Entries from a dataset
◇ ◇ ◇

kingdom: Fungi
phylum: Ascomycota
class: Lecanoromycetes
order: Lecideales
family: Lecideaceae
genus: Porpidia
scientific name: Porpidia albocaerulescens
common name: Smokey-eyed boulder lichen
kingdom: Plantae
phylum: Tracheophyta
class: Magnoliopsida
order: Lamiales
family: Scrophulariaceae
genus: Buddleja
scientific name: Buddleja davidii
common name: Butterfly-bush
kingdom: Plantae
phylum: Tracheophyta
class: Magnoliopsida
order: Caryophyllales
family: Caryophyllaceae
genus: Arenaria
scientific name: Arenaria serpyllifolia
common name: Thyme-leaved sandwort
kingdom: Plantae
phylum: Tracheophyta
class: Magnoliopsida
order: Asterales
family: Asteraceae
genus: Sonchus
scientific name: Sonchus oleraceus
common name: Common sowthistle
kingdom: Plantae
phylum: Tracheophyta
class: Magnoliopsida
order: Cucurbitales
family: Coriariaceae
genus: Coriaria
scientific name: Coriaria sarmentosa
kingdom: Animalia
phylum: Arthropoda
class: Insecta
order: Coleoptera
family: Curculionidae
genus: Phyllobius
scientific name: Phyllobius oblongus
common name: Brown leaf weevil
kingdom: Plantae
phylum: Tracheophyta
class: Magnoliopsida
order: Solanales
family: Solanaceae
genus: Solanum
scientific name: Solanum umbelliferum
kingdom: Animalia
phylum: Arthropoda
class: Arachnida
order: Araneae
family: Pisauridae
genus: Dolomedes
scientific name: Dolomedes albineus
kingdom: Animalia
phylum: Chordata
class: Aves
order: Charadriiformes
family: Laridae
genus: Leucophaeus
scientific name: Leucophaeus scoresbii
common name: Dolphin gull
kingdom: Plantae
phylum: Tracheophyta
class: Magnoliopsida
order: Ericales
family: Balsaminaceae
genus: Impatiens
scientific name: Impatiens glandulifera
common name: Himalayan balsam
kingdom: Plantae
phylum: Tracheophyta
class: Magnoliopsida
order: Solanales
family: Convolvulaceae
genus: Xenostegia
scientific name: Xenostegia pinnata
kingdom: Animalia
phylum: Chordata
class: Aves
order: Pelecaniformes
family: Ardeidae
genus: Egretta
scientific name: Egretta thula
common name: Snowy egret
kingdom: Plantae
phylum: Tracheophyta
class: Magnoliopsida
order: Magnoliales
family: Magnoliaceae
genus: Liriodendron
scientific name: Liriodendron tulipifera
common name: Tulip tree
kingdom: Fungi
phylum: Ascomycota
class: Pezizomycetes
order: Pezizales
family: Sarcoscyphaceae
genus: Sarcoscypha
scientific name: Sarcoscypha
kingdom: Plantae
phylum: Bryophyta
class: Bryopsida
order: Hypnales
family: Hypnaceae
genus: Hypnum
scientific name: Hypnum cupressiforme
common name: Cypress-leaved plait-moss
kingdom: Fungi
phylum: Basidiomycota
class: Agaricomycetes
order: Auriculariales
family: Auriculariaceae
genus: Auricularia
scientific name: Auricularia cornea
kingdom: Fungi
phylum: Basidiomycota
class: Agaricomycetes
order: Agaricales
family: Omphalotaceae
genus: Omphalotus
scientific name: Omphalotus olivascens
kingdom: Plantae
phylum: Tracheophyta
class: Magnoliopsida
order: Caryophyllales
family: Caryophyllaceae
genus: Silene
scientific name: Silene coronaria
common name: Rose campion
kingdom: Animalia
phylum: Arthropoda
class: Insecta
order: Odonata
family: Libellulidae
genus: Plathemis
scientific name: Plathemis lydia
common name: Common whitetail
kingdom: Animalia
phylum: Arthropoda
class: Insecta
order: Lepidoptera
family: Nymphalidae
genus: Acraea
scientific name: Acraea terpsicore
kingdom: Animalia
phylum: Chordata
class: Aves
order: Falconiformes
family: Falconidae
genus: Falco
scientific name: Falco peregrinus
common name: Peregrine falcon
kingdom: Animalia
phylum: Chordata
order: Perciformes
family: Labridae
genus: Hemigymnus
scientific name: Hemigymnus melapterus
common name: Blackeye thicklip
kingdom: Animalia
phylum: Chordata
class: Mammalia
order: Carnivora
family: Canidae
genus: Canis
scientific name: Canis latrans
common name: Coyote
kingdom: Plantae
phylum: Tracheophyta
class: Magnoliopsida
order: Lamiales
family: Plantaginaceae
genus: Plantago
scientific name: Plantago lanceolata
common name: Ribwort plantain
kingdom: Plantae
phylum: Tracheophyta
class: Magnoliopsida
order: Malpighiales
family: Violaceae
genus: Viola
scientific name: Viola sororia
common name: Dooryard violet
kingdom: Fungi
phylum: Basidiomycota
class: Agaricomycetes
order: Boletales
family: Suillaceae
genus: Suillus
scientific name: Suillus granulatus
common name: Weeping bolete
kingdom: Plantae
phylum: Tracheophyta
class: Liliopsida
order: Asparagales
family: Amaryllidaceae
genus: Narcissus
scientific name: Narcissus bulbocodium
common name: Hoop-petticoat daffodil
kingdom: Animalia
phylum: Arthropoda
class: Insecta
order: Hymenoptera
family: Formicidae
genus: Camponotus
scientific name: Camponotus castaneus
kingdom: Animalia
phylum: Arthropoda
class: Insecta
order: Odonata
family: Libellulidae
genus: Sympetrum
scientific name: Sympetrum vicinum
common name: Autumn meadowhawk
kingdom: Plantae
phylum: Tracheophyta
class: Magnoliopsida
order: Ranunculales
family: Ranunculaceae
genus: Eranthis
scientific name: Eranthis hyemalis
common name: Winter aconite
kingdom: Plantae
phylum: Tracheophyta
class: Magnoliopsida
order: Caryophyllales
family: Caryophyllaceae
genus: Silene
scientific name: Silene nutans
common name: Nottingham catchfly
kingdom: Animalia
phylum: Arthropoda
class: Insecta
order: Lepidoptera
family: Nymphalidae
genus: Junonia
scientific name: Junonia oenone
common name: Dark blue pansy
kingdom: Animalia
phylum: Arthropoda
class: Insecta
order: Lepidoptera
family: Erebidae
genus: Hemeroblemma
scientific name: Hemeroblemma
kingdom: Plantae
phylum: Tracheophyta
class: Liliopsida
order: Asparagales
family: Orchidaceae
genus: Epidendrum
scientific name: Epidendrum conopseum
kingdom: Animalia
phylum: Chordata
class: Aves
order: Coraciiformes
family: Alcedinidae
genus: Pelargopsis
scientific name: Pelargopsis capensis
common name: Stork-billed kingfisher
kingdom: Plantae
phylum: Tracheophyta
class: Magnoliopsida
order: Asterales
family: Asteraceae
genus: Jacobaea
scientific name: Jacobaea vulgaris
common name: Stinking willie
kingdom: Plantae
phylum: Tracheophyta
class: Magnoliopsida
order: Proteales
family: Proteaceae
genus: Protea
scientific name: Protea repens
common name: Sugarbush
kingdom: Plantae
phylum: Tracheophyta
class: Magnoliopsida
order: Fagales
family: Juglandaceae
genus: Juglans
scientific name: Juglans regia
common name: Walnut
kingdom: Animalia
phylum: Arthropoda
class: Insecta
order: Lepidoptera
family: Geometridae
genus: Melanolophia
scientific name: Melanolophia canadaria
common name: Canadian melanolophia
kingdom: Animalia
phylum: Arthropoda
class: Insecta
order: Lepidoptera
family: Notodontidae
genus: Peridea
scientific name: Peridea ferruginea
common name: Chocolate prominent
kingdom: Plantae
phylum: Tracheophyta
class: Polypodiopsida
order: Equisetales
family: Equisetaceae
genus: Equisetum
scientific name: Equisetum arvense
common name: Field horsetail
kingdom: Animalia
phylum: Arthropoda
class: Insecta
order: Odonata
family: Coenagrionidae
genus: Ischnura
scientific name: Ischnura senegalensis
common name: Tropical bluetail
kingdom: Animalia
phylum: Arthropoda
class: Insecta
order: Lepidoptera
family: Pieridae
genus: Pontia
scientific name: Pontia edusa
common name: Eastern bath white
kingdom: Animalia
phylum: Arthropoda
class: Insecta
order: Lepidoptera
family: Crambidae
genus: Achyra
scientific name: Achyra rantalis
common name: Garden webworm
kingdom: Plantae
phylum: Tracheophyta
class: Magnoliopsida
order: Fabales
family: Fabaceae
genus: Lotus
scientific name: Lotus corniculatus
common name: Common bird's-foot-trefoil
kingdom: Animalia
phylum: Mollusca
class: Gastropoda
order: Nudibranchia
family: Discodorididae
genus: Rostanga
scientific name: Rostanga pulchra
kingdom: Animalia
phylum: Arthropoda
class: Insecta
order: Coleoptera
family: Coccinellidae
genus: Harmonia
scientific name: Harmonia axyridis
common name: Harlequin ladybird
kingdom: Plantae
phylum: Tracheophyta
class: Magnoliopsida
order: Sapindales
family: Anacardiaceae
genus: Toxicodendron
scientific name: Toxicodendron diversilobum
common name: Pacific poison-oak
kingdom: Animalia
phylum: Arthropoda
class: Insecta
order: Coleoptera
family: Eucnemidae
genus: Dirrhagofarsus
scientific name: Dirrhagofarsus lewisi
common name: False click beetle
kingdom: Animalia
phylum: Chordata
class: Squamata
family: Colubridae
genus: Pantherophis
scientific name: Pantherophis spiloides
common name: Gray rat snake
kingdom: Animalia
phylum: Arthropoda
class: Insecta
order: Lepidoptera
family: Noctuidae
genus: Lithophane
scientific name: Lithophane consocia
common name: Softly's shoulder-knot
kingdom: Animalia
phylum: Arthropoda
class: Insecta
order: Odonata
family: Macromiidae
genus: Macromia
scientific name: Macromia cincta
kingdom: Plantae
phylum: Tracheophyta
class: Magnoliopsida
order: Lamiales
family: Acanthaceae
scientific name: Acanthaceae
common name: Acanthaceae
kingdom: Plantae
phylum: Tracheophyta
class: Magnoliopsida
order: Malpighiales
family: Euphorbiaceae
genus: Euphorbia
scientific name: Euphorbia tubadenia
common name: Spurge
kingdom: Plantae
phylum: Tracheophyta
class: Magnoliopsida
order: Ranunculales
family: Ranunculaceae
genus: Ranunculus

◇ ◇ ◇

EXERCISE BRIEF
Can you copy the listing word for word from the line with "order: Cucurbitales" to the line with "scientific name: Phyllobius oblongus", including both of those lines?

RESULT OF THIS EXERCISE
order: Cucurbitales
family: Coriariaceae
genus: Coriaria
scientific name: Coriaria sarmentosa
kingdom: Animalia
phylum: Arthropoda
class: Insecta
order: Coleoptera
family: Curculionidae
genus: Phyllobius
scientific name: Phyllobius oblongus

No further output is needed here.